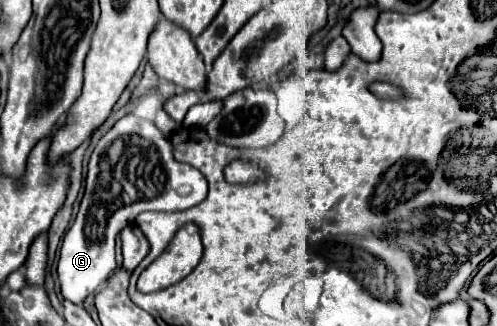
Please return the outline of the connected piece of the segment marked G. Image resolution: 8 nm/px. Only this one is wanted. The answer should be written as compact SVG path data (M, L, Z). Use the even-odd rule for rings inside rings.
M127 115L107 131L91 159L85 179L85 195L79 205L79 213L63 237L61 259L57 265L61 295L81 305L87 295L101 287L115 265L115 237L117 233L135 221L143 211L185 211L199 205L207 197L205 177L191 165L179 163L173 157L169 137L161 133L153 123ZM113 143L123 143L121 159L111 155ZM147 175L147 177L145 177ZM153 175L153 177L149 177Z

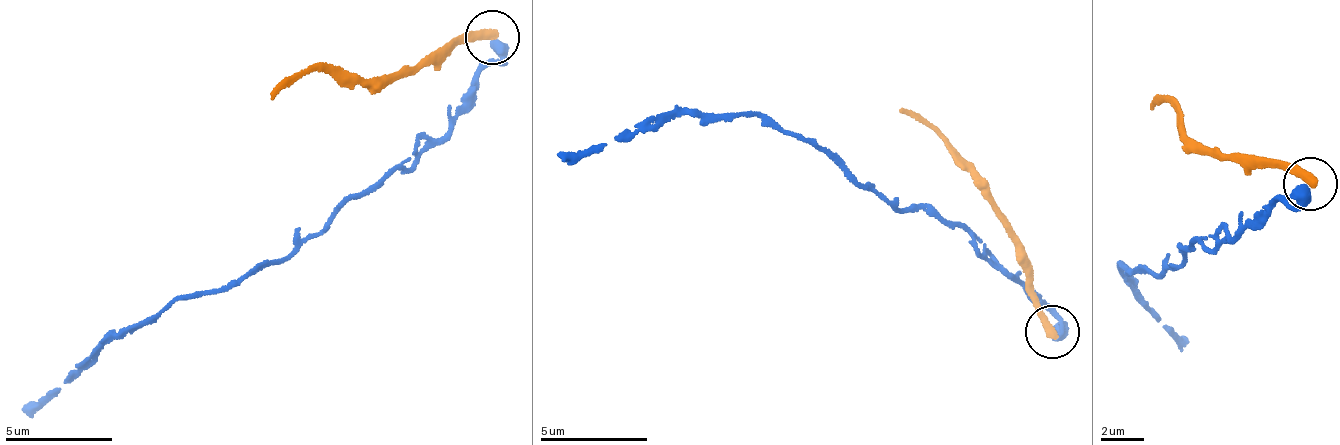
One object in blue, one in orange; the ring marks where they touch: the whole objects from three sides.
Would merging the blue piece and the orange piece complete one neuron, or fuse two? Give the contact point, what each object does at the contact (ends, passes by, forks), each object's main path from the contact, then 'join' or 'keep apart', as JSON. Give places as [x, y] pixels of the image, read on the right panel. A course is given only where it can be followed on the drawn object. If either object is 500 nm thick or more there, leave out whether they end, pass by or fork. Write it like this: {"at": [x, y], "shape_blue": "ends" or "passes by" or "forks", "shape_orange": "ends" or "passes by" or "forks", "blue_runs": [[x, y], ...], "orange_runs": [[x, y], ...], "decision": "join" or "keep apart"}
{"at": [1310, 184], "blue_runs": [[1310, 186], [1277, 200], [1238, 232], [1207, 236], [1175, 269], [1129, 272], [1124, 263], [1142, 306], [1183, 342]], "orange_runs": [[1311, 185], [1282, 168], [1206, 151], [1185, 130], [1165, 96], [1153, 104]], "decision": "keep apart"}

Assignment – Exactly restate the lines from the beginning of the data through the line with "One object in", and no others, keeping pictures out.

Output of the task –
Please return the outline of the connected piece of the segment marked G. Image resolution: 8 nm/px. Only this one is wanted. The answer should be written as compact SVG path data (M, L, Z). Use the even-odd rule for rings inside rings.
M127 115L107 131L91 159L85 179L85 195L79 205L79 213L63 237L61 259L57 265L61 295L81 305L87 295L101 287L115 265L115 237L117 233L135 221L143 211L185 211L199 205L207 197L205 177L191 165L179 163L173 157L169 137L161 133L153 123ZM113 143L123 143L121 159L111 155ZM147 175L147 177L145 177ZM153 175L153 177L149 177Z

One object in blue, one in orange; the ring marks where they touch: the whole objects from three sides.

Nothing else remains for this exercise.